Respect the child. Be not too much his parent. Trespass not on his solitude. -Ralph Waldo Emerson
AGAINST THE ADVICE of lots of people, I didn't write this book for you. I wrote it for teenagers. I wrote it for teenagers because I wished that when I was a teenager someone had written it for me. I wrote it for teenagers because my memory and experience insist that teenagers are as fully human as adults. I wrote it for teenagers because I found an appalling dearth of respectful, serious nonfiction for them. In short, I wrote it for teenagers because they are the experts on their own lives.
No, I have not forgotten your child's "place." I know that if you want to, you can probably prevent him from leaving school. I have written this book anyway, in the hope that after careful thought, you will see fit to honor the choice he makes.
Yes, if your son or daughter leaves school, it will change your life. If the experiences of pioneering homeschoolers can predict your future, you will see family relationships deepen; a teenager without eight hours of school and homework has time to make friends with her parents. You will see family relationships heal, uncomplicated by displaced anger about school. You will feel less harshly evaluated according to teenage fashion magazine standards. Depending on your own background and schooling, you may undergo a period of depression, anger, and bitterness. You went to school, after all, and in contrast to your children's unexpected freedom you may feel overwhelmed by a sense of loss -- all the things you could have done with that time, all the choices you never thought you had, all the labels that stuck when schoolpeople put them on you. This funk, if you get it, will eventually give way to a new sense of freedom -- at least mine did. You can't change the past, but you can change the present. You can peel the labels off, you can start making real choices, you have the rest of your life to live.
Homeschooling parents of teenagers are rarely teachers, in the school sense of the word, and this book never suggests that you forsake your own career or interests in order to learn calculus (etc.) fast enough to "teach" it Healthy kids can teach themselves what they need to know, through books, various people, thinking, and other means. (A freshly unschooled person may at first be a lousy learner, like cigarettes, school-style passivity can be a slow habit to kick.)
Nevertheless, you will probably find yourself more involved than before with your son's or daughter's education. If you have helped with or supervised your children's homework, or stayed in close touch with their teachers, homeschooling need not drain your energy any more than that. Your role will change, however. No longer is it your job to nag or lecture; instead, you answer questions and help find people or resources to answer the questions that you can't answer. Instead, when your daughter starts sketching castles, you introduce her to the architect you know or tell her about the lecture on medieval life that you saw advertised in the paper.
If an unschooled teenager doesn't need teaching from you, what does he need from you? Parenthood, of course, and all the love and stability therein.
Also, help with logistics, as implied in the castle example above. Few people can immediately take complete responsibility for their educations after being forcefully spoonfed for years. Please be willing to make some phone calls to set up meetings or lessons, to tell your kid about events or resources he might not otherwise know about, to draw a map to the planetarium or explain how to use the university library.
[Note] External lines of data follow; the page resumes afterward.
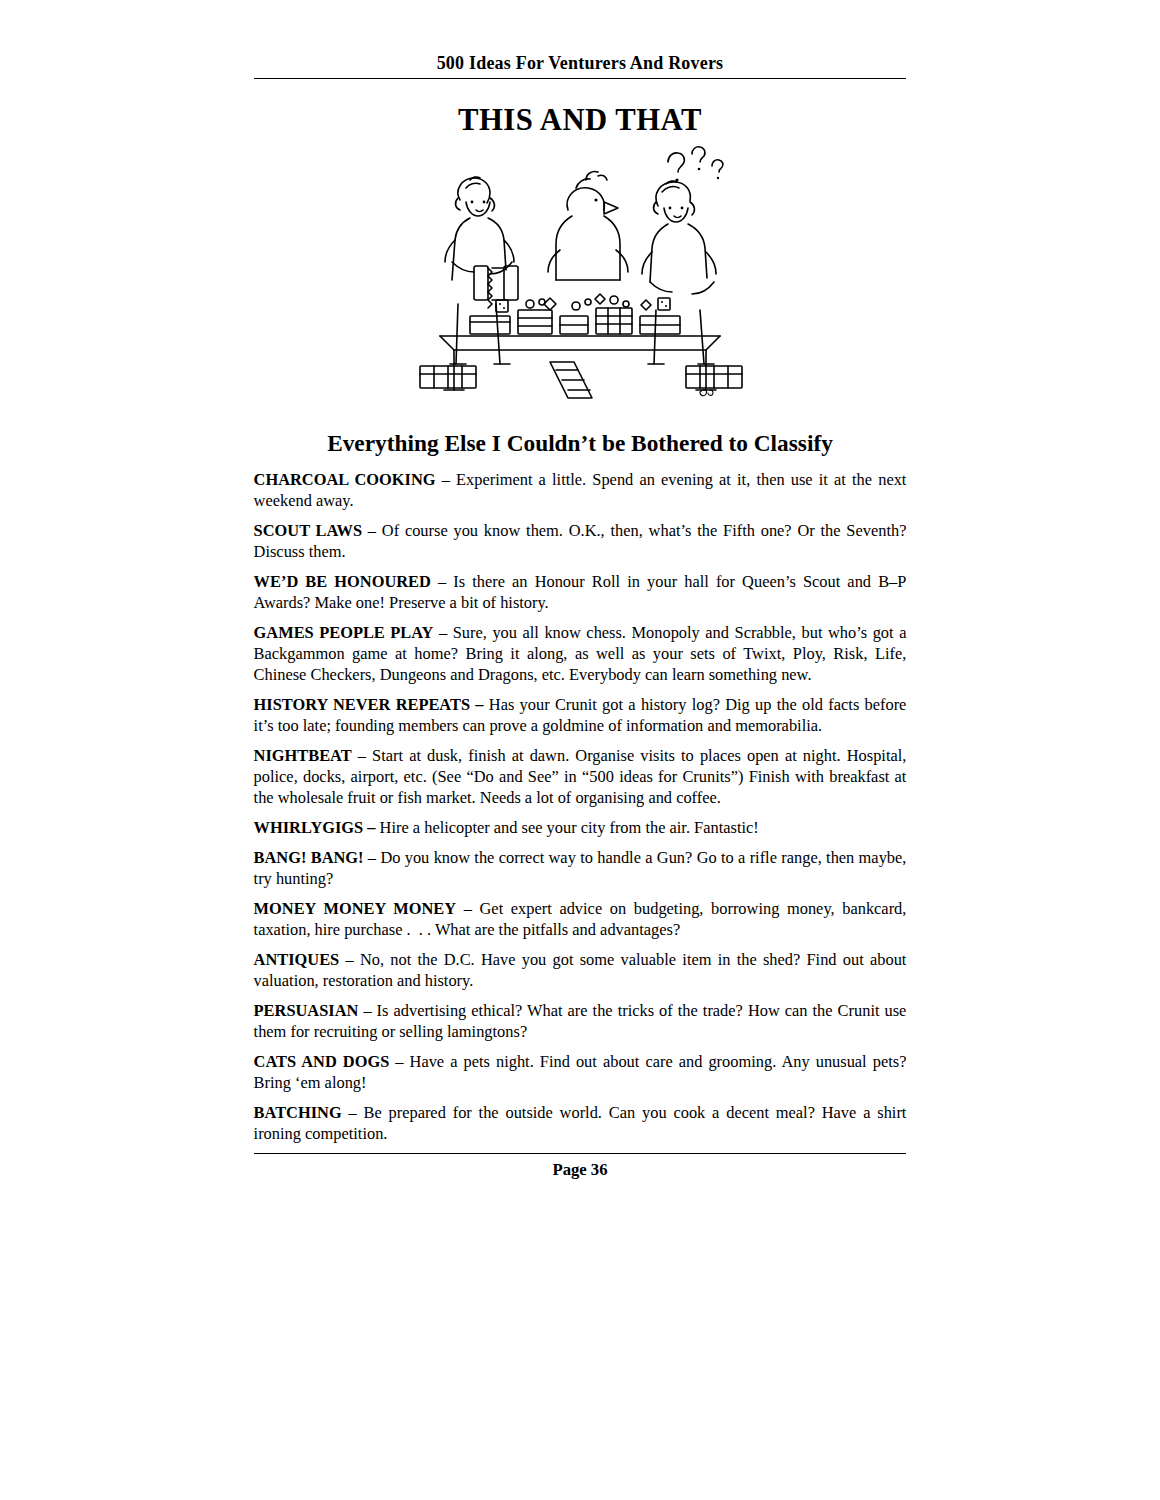500 Ideas For Venturers And Rovers
THIS AND THAT
Everything Else I Couldn’t be Bothered to Classify
CHARCOAL COOKING – Experiment a little. Spend an evening at it, then use it at the next weekend away.
SCOUT LAWS – Of course you know them. O.K., then, what’s the Fifth one? Or the Seventh? Discuss them.
WE’D BE HONOURED – Is there an Honour Roll in your hall for Queen’s Scout and B–P Awards? Make one! Preserve a bit of history.
GAMES PEOPLE PLAY – Sure, you all know chess. Monopoly and Scrabble, but who’s got a Backgammon game at home? Bring it along, as well as your sets of Twixt, Ploy, Risk, Life, Chinese Checkers, Dungeons and Dragons, etc. Everybody can learn something new.
HISTORY NEVER REPEATS – Has your Crunit got a history log? Dig up the old facts before it’s too late; founding members can prove a goldmine of information and memorabilia.
NIGHTBEAT – Start at dusk, finish at dawn. Organise visits to places open at night. Hospital, police, docks, airport, etc. (See “Do and See” in “500 ideas for Crunits”) Finish with breakfast at the wholesale fruit or fish market. Needs a lot of organising and coffee.
WHIRLYGIGS – Hire a helicopter and see your city from the air. Fantastic!
BANG! BANG! – Do you know the correct way to handle a Gun? Go to a rifle range, then maybe, try hunting?
MONEY MONEY MONEY – Get expert advice on budgeting, borrowing money, bankcard, taxation, hire purchase . . . What are the pitfalls and advantages?
ANTIQUES – No, not the D.C. Have you got some valuable item in the shed? Find out about valuation, restoration and history.
PERSUASIAN – Is advertising ethical? What are the tricks of the trade? How can the Crunit use them for recruiting or selling lamingtons?
CATS AND DOGS – Have a pets night. Find out about care and grooming. Any unusual pets? Bring ‘em along!
BATCHING – Be prepared for the outside world. Can you cook a decent meal? Have a shirt ironing competition.
Page 36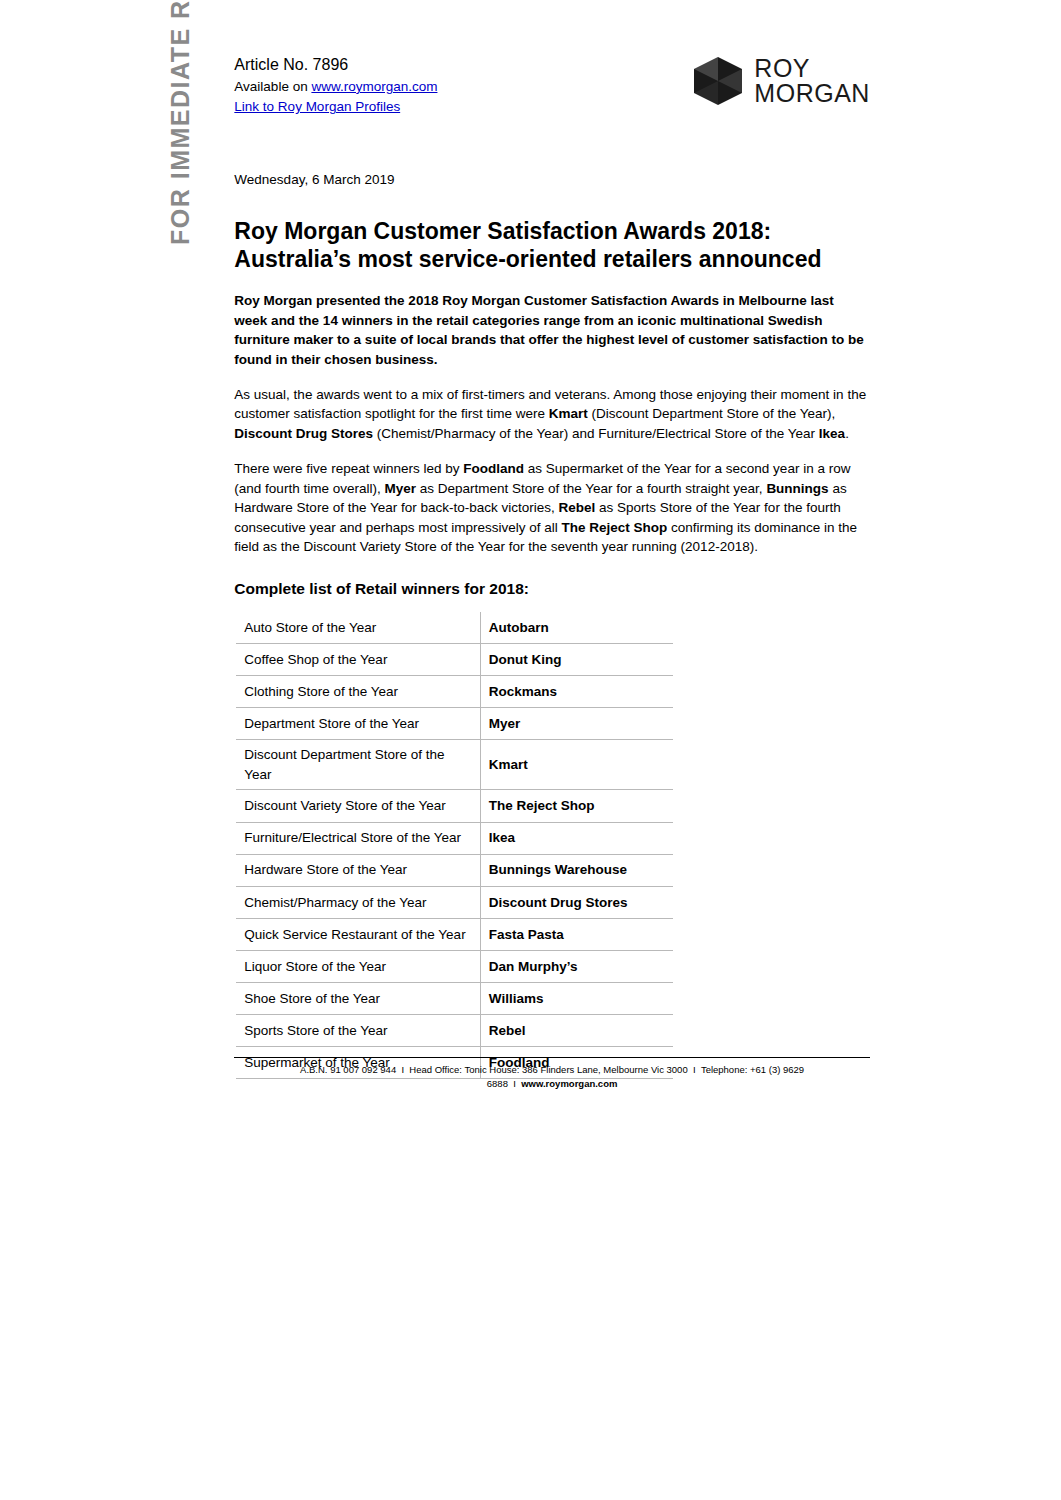FOR IMMEDIATE RELEASE
Article No. 7896
Available on www.roymorgan.com
Link to Roy Morgan Profiles
ROY
MORGAN
Wednesday, 6 March 2019
Roy Morgan Customer Satisfaction Awards 2018:
Australia’s most service-oriented retailers announced
Roy Morgan presented the 2018 Roy Morgan Customer Satisfaction Awards in Melbourne last week and the 14 winners in the retail categories range from an iconic multinational Swedish furniture maker to a suite of local brands that offer the highest level of customer satisfaction to be found in their chosen business.
As usual, the awards went to a mix of first-timers and veterans. Among those enjoying their moment in the customer satisfaction spotlight for the first time were Kmart (Discount Department Store of the Year), Discount Drug Stores (Chemist/Pharmacy of the Year) and Furniture/Electrical Store of the Year Ikea.
There were five repeat winners led by Foodland as Supermarket of the Year for a second year in a row (and fourth time overall), Myer as Department Store of the Year for a fourth straight year, Bunnings as Hardware Store of the Year for back-to-back victories, Rebel as Sports Store of the Year for the fourth consecutive year and perhaps most impressively of all The Reject Shop confirming its dominance in the field as the Discount Variety Store of the Year for the seventh year running (2012-2018).
Complete list of Retail winners for 2018:
| Auto Store of the Year | Autobarn |
| Coffee Shop of the Year | Donut King |
| Clothing Store of the Year | Rockmans |
| Department Store of the Year | Myer |
| Discount Department Store of the Year | Kmart |
| Discount Variety Store of the Year | The Reject Shop |
| Furniture/Electrical Store of the Year | Ikea |
| Hardware Store of the Year | Bunnings Warehouse |
| Chemist/Pharmacy of the Year | Discount Drug Stores |
| Quick Service Restaurant of the Year | Fasta Pasta |
| Liquor Store of the Year | Dan Murphy’s |
| Shoe Store of the Year | Williams |
| Sports Store of the Year | Rebel |
| Supermarket of the Year | Foodland |
A.B.N. 91 007 092 944 I Head Office: Tonic House: 386 Flinders Lane, Melbourne Vic 3000 I Telephone: +61 (3) 9629 6888 I www.roymorgan.com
Also, you will need to accompany your son or daughter through your state's homeschooling legal requirements. Fortunately, every state has support groups to help you make sense of this process.
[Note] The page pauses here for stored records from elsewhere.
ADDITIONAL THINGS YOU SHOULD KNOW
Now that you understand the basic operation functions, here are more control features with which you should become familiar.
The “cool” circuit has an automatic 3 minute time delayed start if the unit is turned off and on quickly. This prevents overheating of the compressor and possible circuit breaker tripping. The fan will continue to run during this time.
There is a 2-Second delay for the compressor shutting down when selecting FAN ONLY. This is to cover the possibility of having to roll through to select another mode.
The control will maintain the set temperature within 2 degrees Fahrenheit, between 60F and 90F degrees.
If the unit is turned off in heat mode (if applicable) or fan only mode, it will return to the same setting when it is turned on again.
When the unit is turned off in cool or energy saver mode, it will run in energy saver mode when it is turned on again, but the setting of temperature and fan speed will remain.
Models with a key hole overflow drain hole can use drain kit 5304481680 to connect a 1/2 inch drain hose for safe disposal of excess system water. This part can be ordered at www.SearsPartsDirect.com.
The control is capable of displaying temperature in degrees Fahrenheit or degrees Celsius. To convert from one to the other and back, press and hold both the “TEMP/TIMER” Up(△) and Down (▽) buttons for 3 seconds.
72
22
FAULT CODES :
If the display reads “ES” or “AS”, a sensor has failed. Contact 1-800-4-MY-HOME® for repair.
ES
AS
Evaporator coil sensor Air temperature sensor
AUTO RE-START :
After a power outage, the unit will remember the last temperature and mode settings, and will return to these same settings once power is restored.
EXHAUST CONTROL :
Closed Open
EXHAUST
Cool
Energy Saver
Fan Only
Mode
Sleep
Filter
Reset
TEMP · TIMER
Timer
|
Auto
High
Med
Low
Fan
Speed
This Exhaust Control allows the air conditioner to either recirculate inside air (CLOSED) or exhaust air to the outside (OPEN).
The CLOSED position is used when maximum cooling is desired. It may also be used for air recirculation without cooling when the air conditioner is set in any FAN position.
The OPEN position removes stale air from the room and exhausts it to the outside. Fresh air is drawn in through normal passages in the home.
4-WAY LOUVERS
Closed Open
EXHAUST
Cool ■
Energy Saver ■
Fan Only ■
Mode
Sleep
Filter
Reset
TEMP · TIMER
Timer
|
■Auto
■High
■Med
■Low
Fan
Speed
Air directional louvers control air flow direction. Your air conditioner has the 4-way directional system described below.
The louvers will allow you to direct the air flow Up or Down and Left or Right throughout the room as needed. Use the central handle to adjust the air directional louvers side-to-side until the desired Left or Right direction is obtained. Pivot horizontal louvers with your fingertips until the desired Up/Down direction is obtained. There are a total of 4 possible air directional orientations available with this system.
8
Also, trust. When you tell your daughter about that upcoming lecture on medieval life, make it clear that you are simply passing along information, not giving an assignment. If you don't believe in her, it won't work. If you give up on her, snoop, push, or frequently anxiously inquire into the status of her algebraic knowledge, you will destroy any chance you had for a healthy family relationship, and you will send her right back to school, where there is so much less to lose.
Part of trusting means respecting your teenager's need for transition time. As Chapter 12 points out, new unschoolers often need time to work through a flood of feelings about school and life, before they can start attending to things "intellectual" or "academic." Ride out the storm with your child. Offer your support, your ideas, your arms. Don't rush him.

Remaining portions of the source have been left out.